Required task >> Every entry below should be printed exactly, without its images.
-- BEGIN --
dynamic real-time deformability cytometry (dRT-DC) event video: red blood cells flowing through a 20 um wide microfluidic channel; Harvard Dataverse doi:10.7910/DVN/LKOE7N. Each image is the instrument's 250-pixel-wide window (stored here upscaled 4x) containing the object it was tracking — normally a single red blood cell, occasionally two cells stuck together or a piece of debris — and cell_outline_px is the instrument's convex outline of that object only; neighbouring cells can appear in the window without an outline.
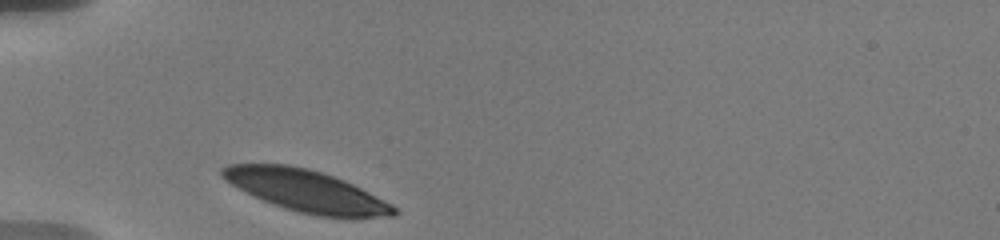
{"species": "human", "species_latin": "Homo sapiens", "temperature_condition": "warm", "stored_images_in_passage": 22, "camera_frame_rate_fps": 3000, "um_per_image_px": 0.085, "donor": {"sex": "male"}, "frame": {"image": 1, "passage_image": 1, "time_ms": 0.0, "image_size_px": [1000, 240], "cell_outline_px": [[396, 216], [360, 220], [344, 220], [316, 216], [284, 208], [264, 200], [224, 180], [220, 176], [220, 168], [228, 164], [288, 164], [308, 168], [344, 180], [392, 204], [396, 208]], "centroid_in_image_um": [26.11, 16.27], "position_along_channel_um": 58.9, "area_um2": 42.31}}
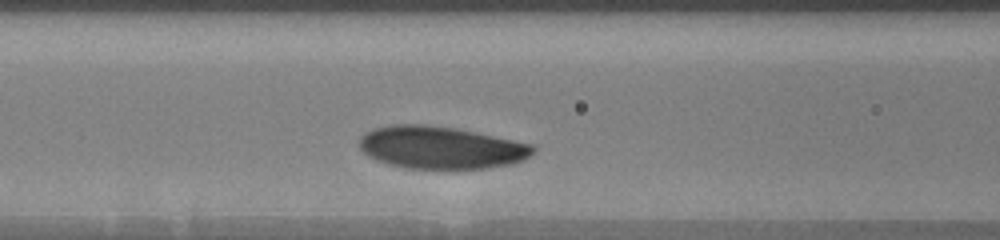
{"frame": {"image": 2, "passage_image": 7, "time_ms": 2.333, "image_size_px": [1000, 240], "cell_outline_px": [[536, 148], [524, 160], [512, 164], [484, 168], [448, 172], [404, 168], [388, 164], [376, 160], [368, 156], [360, 148], [360, 136], [372, 128], [392, 124], [428, 124], [456, 128], [532, 144]], "centroid_in_image_um": [37.45, 12.58], "position_along_channel_um": 129.2, "area_um2": 44.1}}
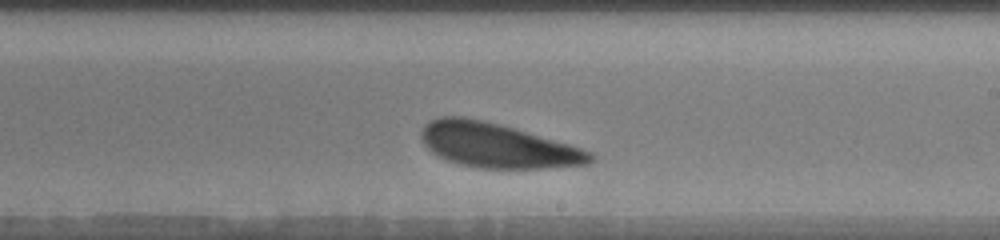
{"frame": {"image": 3, "passage_image": 14, "time_ms": 5.667, "image_size_px": [1000, 240], "cell_outline_px": [[596, 156], [588, 164], [544, 168], [476, 168], [460, 164], [448, 160], [432, 152], [424, 144], [420, 136], [420, 132], [424, 124], [440, 116], [464, 116], [484, 120], [568, 144], [592, 152]], "centroid_in_image_um": [42.24, 12.36], "position_along_channel_um": 246.8, "area_um2": 43.47}, "authors_computed_cell_mechanics": {"area_um2": 43.35, "velocity_mm_per_s": 3.5338, "shape_relaxation_time_tau1_ms": 1.1523, "shape_relaxation_time_tau2_ms": 10.5443, "deformation_change_tau1": 0.0789, "deformation_change_tau2": 0.1664}}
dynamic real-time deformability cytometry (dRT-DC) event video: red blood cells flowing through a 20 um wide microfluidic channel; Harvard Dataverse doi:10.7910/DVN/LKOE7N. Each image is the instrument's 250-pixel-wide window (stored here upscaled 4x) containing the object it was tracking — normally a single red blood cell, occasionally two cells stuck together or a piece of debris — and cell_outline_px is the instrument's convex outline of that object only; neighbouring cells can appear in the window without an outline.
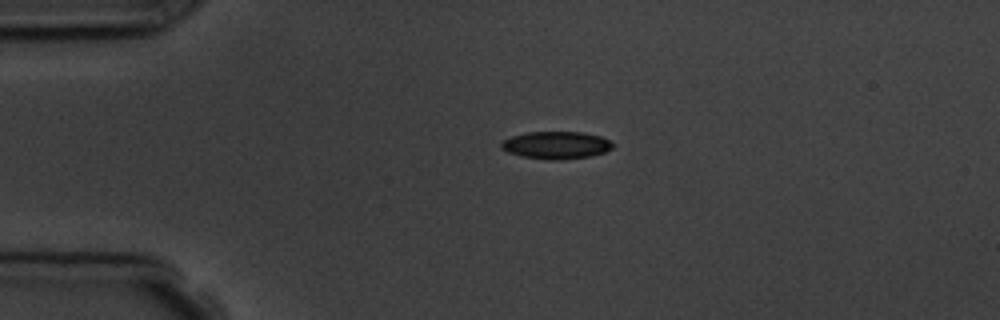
{"species": "common noctule bat (a hibernating species)", "species_latin": "Nyctalus noctula", "temperature_condition": "room temperature", "stored_images_in_passage": 3, "camera_frame_rate_fps": 3000, "um_per_image_px": 0.085, "animal": {"sex": "male", "body_mass_g": 19.5, "forearm_length_mm": 54.6}, "frame": {"image": 1, "passage_image": 1, "time_ms": 0.0, "image_size_px": [1000, 320], "cell_outline_px": [[612, 148], [604, 152], [592, 156], [564, 160], [548, 160], [520, 156], [508, 152], [500, 148], [500, 140], [512, 136], [528, 132], [584, 132], [600, 136], [608, 140], [612, 144]], "centroid_in_image_um": [47.23, 12.34], "position_along_channel_um": 37.8, "area_um2": 18.03}}
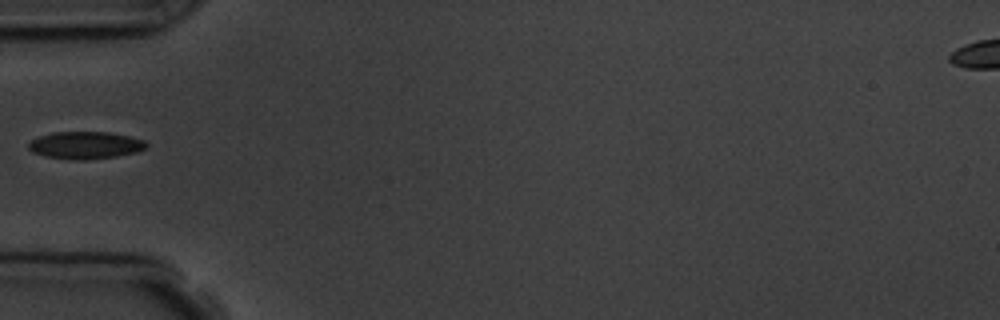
-- END --
Finished exercise >>
dynamic real-time deformability cytometry (dRT-DC) event video: red blood cells flowing through a 20 um wide microfluidic channel; Harvard Dataverse doi:10.7910/DVN/LKOE7N. Each image is the instrument's 250-pixel-wide window (stored here upscaled 4x) containing the object it was tracking — normally a single red blood cell, occasionally two cells stuck together or a piece of debris — and cell_outline_px is the instrument's convex outline of that object only; neighbouring cells can appear in the window without an outline.
{"species": "human", "species_latin": "Homo sapiens", "temperature_condition": "warm", "stored_images_in_passage": 22, "camera_frame_rate_fps": 3000, "um_per_image_px": 0.085, "donor": {"sex": "male"}, "frame": {"image": 1, "passage_image": 1, "time_ms": 0.0, "image_size_px": [1000, 240], "cell_outline_px": [[396, 216], [360, 220], [344, 220], [316, 216], [284, 208], [264, 200], [224, 180], [220, 176], [220, 168], [228, 164], [288, 164], [308, 168], [344, 180], [392, 204], [396, 208]], "centroid_in_image_um": [26.11, 16.27], "position_along_channel_um": 58.9, "area_um2": 42.31}}
{"frame": {"image": 2, "passage_image": 7, "time_ms": 2.333, "image_size_px": [1000, 240], "cell_outline_px": [[536, 148], [524, 160], [512, 164], [484, 168], [448, 172], [404, 168], [388, 164], [376, 160], [368, 156], [360, 148], [360, 136], [372, 128], [392, 124], [428, 124], [456, 128], [532, 144]], "centroid_in_image_um": [37.45, 12.58], "position_along_channel_um": 129.2, "area_um2": 44.1}}
{"frame": {"image": 3, "passage_image": 14, "time_ms": 5.667, "image_size_px": [1000, 240], "cell_outline_px": [[596, 156], [588, 164], [544, 168], [476, 168], [460, 164], [448, 160], [432, 152], [424, 144], [420, 136], [420, 132], [424, 124], [440, 116], [464, 116], [484, 120], [568, 144], [592, 152]], "centroid_in_image_um": [42.24, 12.36], "position_along_channel_um": 246.8, "area_um2": 43.47}, "authors_computed_cell_mechanics": {"area_um2": 43.35, "velocity_mm_per_s": 3.5338, "shape_relaxation_time_tau1_ms": 1.1523, "shape_relaxation_time_tau2_ms": 10.5443, "deformation_change_tau1": 0.0789, "deformation_change_tau2": 0.1664}}
dynamic real-time deformability cytometry (dRT-DC) event video: red blood cells flowing through a 20 um wide microfluidic channel; Harvard Dataverse doi:10.7910/DVN/LKOE7N. Each image is the instrument's 250-pixel-wide window (stored here upscaled 4x) containing the object it was tracking — normally a single red blood cell, occasionally two cells stuck together or a piece of debris — and cell_outline_px is the instrument's convex outline of that object only; neighbouring cells can appear in the window without an outline.
{"species": "common noctule bat (a hibernating species)", "species_latin": "Nyctalus noctula", "temperature_condition": "room temperature", "stored_images_in_passage": 3, "camera_frame_rate_fps": 3000, "um_per_image_px": 0.085, "animal": {"sex": "male", "body_mass_g": 19.5, "forearm_length_mm": 54.6}, "frame": {"image": 1, "passage_image": 1, "time_ms": 0.0, "image_size_px": [1000, 320], "cell_outline_px": [[612, 148], [604, 152], [592, 156], [564, 160], [548, 160], [520, 156], [508, 152], [500, 148], [500, 140], [512, 136], [528, 132], [584, 132], [600, 136], [608, 140], [612, 144]], "centroid_in_image_um": [47.23, 12.34], "position_along_channel_um": 37.8, "area_um2": 18.03}}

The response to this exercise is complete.